• [Source material]:
=====
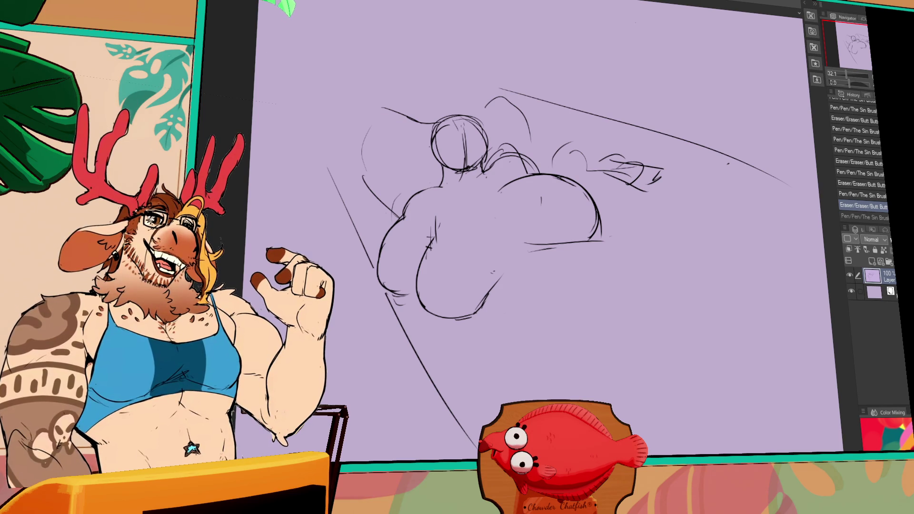
key(ctrl+Tab)
scroll(384, 236, up, 3)
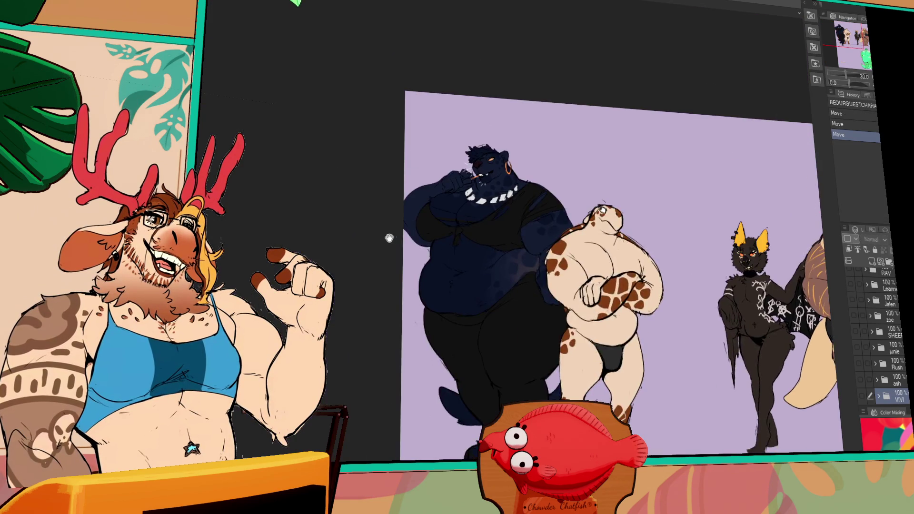
scroll(415, 271, up, 3)
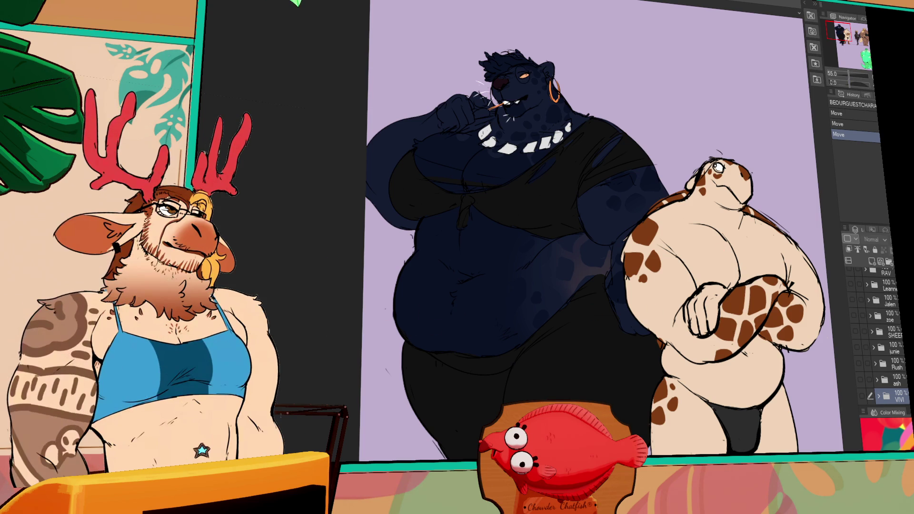
click(861, 42)
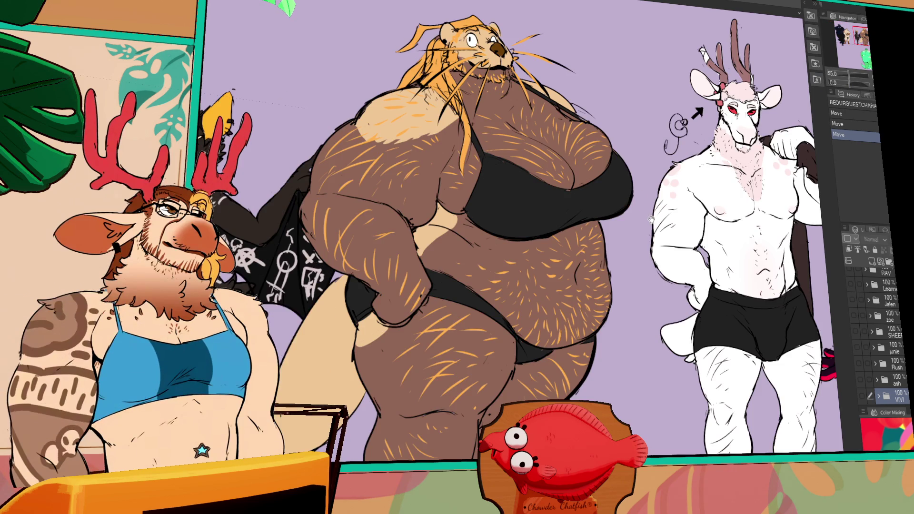
drag(653, 222, 669, 232)
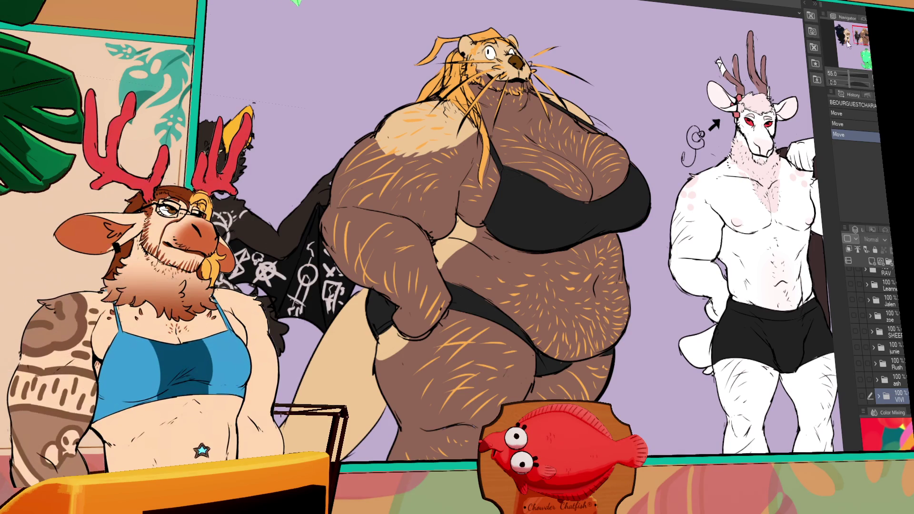
scroll(575, 188, down, 4)
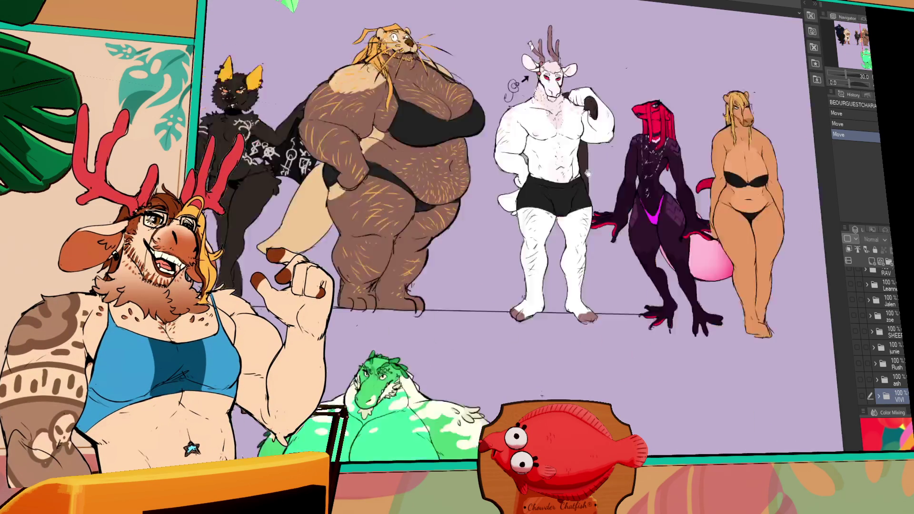
mouse_move(589, 174)
mouse_down()
mouse_move(896, 181)
mouse_move(692, 90)
mouse_up()
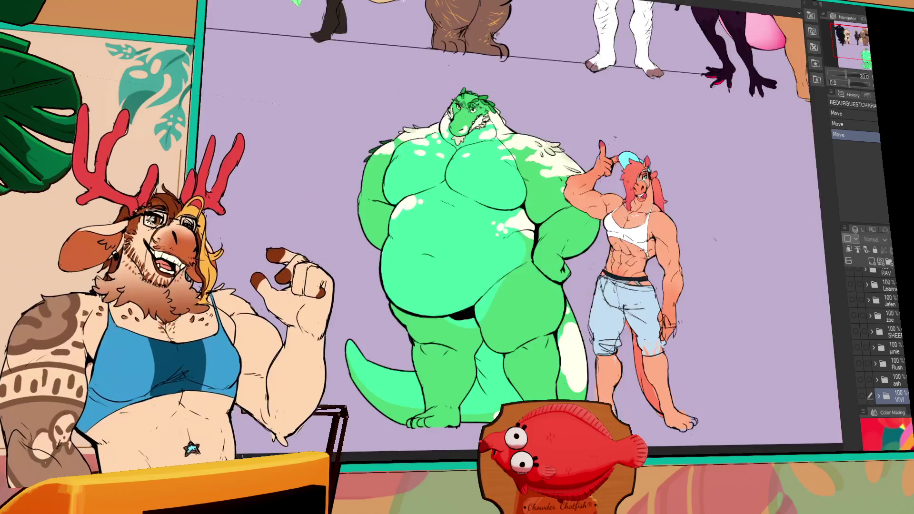
scroll(638, 271, up, 6)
=====
• [Problem statement]:
Transcribe the lines that run from the line bearing "click(861, 42)" through the last line of the data. Keep the wording exact and leave out every picture.

• [Output of the task]:
click(861, 42)
drag(653, 222, 669, 232)
scroll(575, 188, down, 4)
mouse_move(589, 174)
mouse_down()
mouse_move(896, 181)
mouse_move(692, 90)
mouse_up()
scroll(638, 271, up, 6)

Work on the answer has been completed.